Top of PROVIDED MATERIAL
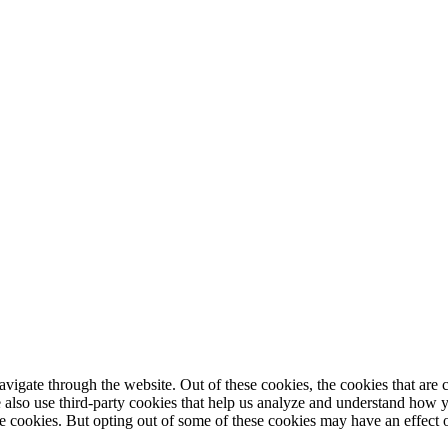
igate through the website. Out of these cookies, the cookies that are c
We also use third-party cookies that help us analyze and understand how 
ese cookies. But opting out of some of these cookies may have an effect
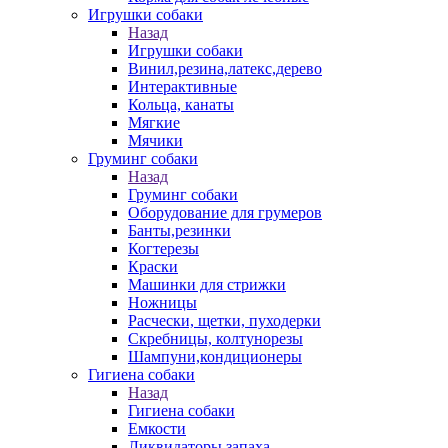
Игрушки собаки
Назад
Игрушки собаки
Винил,резина,латекс,дерево
Интерактивные
Кольца, канаты
Мягкие
Мячики
Груминг собаки
Назад
Груминг собаки
Оборудование для грумеров
Банты,резинки
Когтерезы
Краски
Машинки для стрижки
Ножницы
Расчески, щетки, пуходерки
Скребницы, колтунорезы
Шампуни,кондиционеры
Гигиена собаки
Назад
Гигиена собаки
Емкости
Ликвидаторы запаха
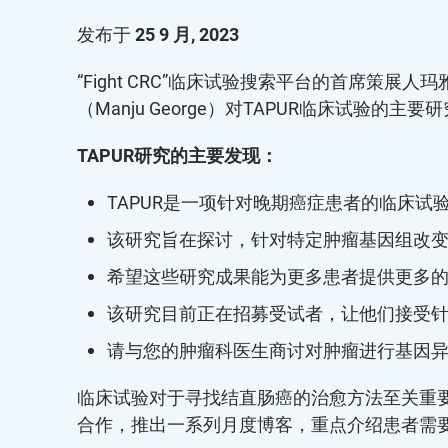
发布于
25 9 月, 2023
“Fight CRC”临床试验搜索平台的首席策展人玛雅·沃
（Manju George）对TAPUR临床试验的主要研
TAPUR研究的主要发现：
TAPUR是一项针对晚期癌症患者的临床试
该研究旨在探讨，针对特定肿瘤基因组改
希望这些研究成果能为更多患者提供更多
该研究目前正在招募受试者，让他们接受针对P
请与您的肿瘤科医生商讨对肿瘤进行基因异
临床试验对于寻找结直肠癌的治愈方法至关重要。
合作，推出一系列月度博客，重点介绍患者需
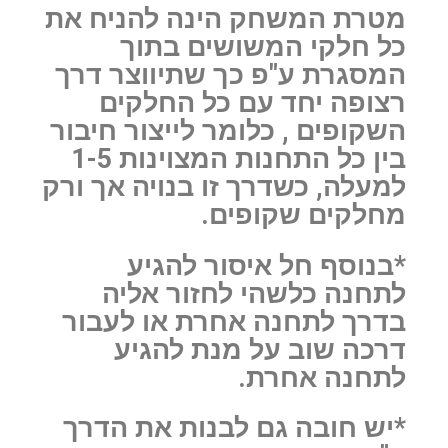
מטרת המשחק הינה להניח את
כל חלקי המשושים בתוך
המסגרת ע"פ כך שתיווצר דרך
רצופה יחד עם כל החלקים
השקופים , כלומר לייצור חיבור
בין כל התחנות המצוינות 1-5
למעלה, כשדרך זו בנויה אך ורק
מחלקים שקופים.
*בנוסף חל איסור להגיע
לתחנה כלשהי לחזור אליה
בדרך לתחנה אחרת או לעבור
דרכה שוב על מנת להגיע
לתחנה אחרת.
*יש חובה גם לבנות את הדרך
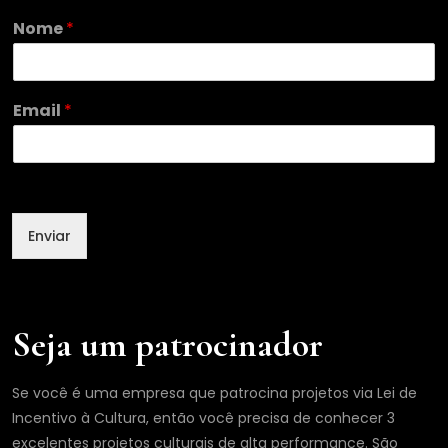
Nome
*
E
Email
*
m
a
i
l
*
E
Enviar
m
a
i
l
Seja um patrocinador
Se você é uma empresa que patrocina projetos via Lei de
Incentivo à Cultura, então você precisa de conhecer 3
excelentes projetos culturais de alta performance. São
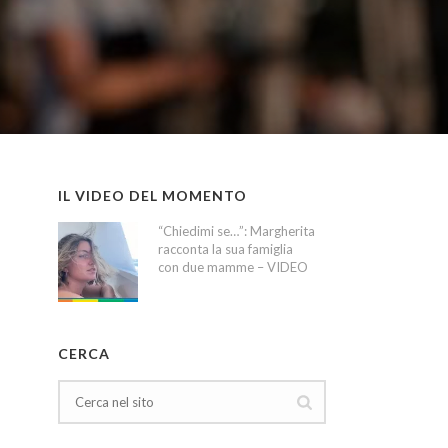
IL VIDEO DEL MOMENTO
“Chiedimi se…”: Margherita
racconta la sua famiglia
con due mamme – VIDEO
CERCA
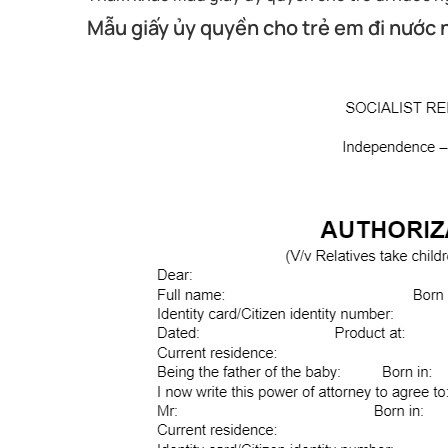
Mẫu giấy ủy quyền cho trẻ em đi nước 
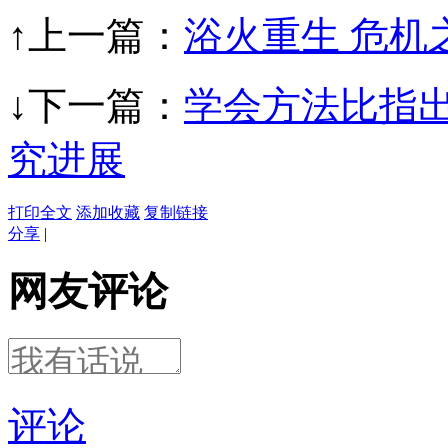
↑上一篇：
浴火重生 危机
↓下一篇：
学会方法比指
究进展
打印全文
添加收藏
复制链接
分享
|
网友评论
评论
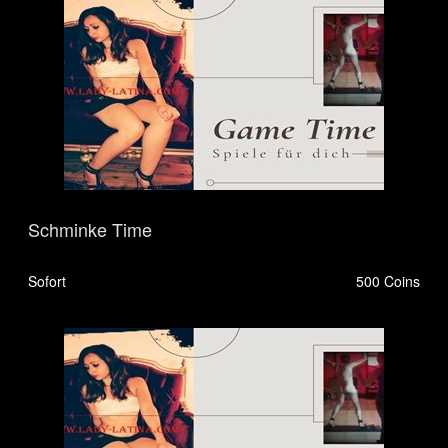
Schminke Time
Sofort
500 Coins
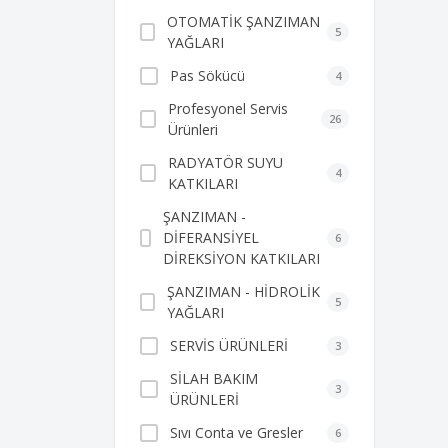
OTOMATİK ŞANZIMAN
5
YAĞLARI
Pas Sökücü
4
Profesyonel Servis
26
Ürünleri
RADYATÖR SUYU
4
KATKILARI
ŞANZIMAN -
DİFERANSİYEL
6
DİREKSİYON KATKILARI
ŞANZIMAN - HİDROLİK
5
YAĞLARI
SERVİS ÜRÜNLERİ
3
SİLAH BAKIM
3
ÜRÜNLERİ
Sıvı Conta ve Gresler
6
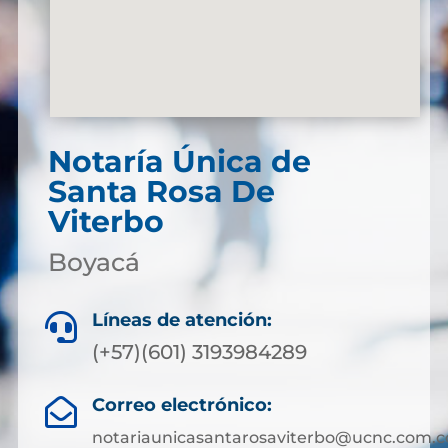
Notaría Única de
Santa Rosa De
Viterbo
Boyacá
Líneas de atención:

(+57)(601) 3193984289
Correo electrónico:

notariaunicasantarosaviterbo@ucnc.com.c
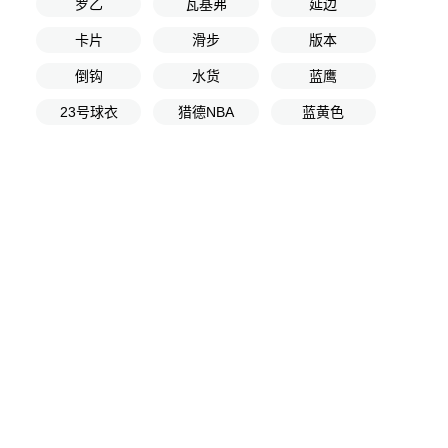
罗乙
瓦基弗
延边
卡片
滑步
版本
倒钩
水货
蓝鹰
23号球衣
猎德NBA
蓝黄色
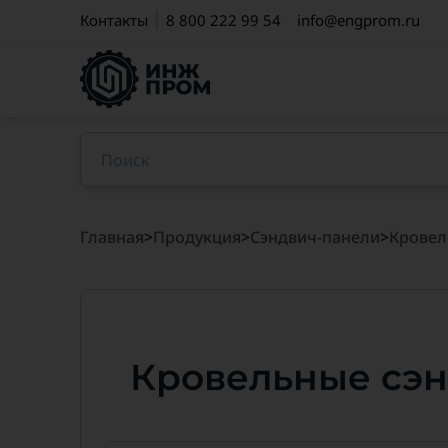
Контакты
8 800 222 99 54
info@engprom.ru
Главная
>
Продукция
>
Cэндвич-панели
>
Кровел
Кровельные сэн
Bottom of PROVIDED MATERIAL
THE PROBLEM: If a line holds a picture, skip the picture and transcribe the rest of the material exactly.

WRITTEN REPLY:
igate through the website. Out of these cookies, the cookies that are c
We also use third-party cookies that help us analyze and understand how 
ese cookies. But opting out of some of these cookies may have an effect
Игрушки собаки
Назад
Игрушки собаки
Винил,резина,латекс,дерево
Интерактивные
Кольца, канаты
Мягкие
Мячики
Груминг собаки
Назад
Груминг собаки
Оборудование для грумеров
Банты,резинки
Когтерезы
Краски
Машинки для стрижки
Ножницы
Расчески, щетки, пуходерки
Скребницы, колтунорезы
Шампуни,кондиционеры
Гигиена собаки
Назад
Гигиена собаки
Емкости
Ликвидаторы запаха
发布于
25 9 月, 2023
“Fight CRC”临床试验搜索平台的首席策展人玛雅·沃
（Manju George）对TAPUR临床试验的主要研
TAPUR研究的主要发现：
TAPUR是一项针对晚期癌症患者的临床试
该研究旨在探讨，针对特定肿瘤基因组改
希望这些研究成果能为更多患者提供更多
该研究目前正在招募受试者，让他们接受针对P
请与您的肿瘤科医生商讨对肿瘤进行基因异
临床试验对于寻找结直肠癌的治愈方法至关重要。
合作，推出一系列月度博客，重点介绍患者需
מטרת המשחק הינה להניח את
כל חלקי המשושים בתוך
המסגרת ע"פ כך שתיווצר דרך
רצופה יחד עם כל החלקים
השקופים , כלומר לייצור חיבור
בין כל התחנות המצוינות 1-5
למעלה, כשדרך זו בנויה אך ורק
מחלקים שקופים.
*בנוסף חל איסור להגיע
לתחנה כלשהי לחזור אליה
בדרך לתחנה אחרת או לעבור
דרכה שוב על מנת להגיע
לתחנה אחרת.
*יש חובה גם לבנות את הדרך
Nome
*
E
Email
*
m
a
i
l
*
E
Enviar
m
a
i
l
Seja um patrocinador
Se você é uma empresa que patrocina projetos via Lei de
Incentivo à Cultura, então você precisa de conhecer 3
excelentes projetos culturais de alta performance. São
IL VIDEO DEL MOMENTO
“Chiedimi se…”: Margherita
racconta la sua famiglia
con due mamme – VIDEO
CERCA
Mẫu giấy ủy quyền cho trẻ em đi nước 
↑上一篇：
浴火重生 危机
↓下一篇：
学会方法比指
究进展
打印全文
添加收藏
复制链接
分享
|
网友评论
评论
Schminke Time
Sofort
500 Coins
OTOMATİK ŞANZIMAN
5
YAĞLARI
Pas Sökücü
4
Profesyonel Servis
26
Ürünleri
RADYATÖR SUYU
4
KATKILARI
ŞANZIMAN -
DİFERANSİYEL
6
DİREKSİYON KATKILARI
ŞANZIMAN - HİDROLİK
5
YAĞLARI
SERVİS ÜRÜNLERİ
3
SİLAH BAKIM
3
ÜRÜNLERİ
Sıvı Conta ve Gresler
6
Notaría Única de
Santa Rosa De
Viterbo
Boyacá
Líneas de atención:

(+57)(601) 3193984289
Correo electrónico:

notariaunicasantarosaviterbo@ucnc.com.c
罗乙
瓦基弗
延边
卡片
滑步
版本
倒钩
水货
蓝鹰
23号球衣
猎德NBA
蓝黄色
Контакты
8 800 222 99 54
info@engprom.ru
Главная
>
Продукция
>
Cэндвич-панели
>
Кровел
Кровельные сэн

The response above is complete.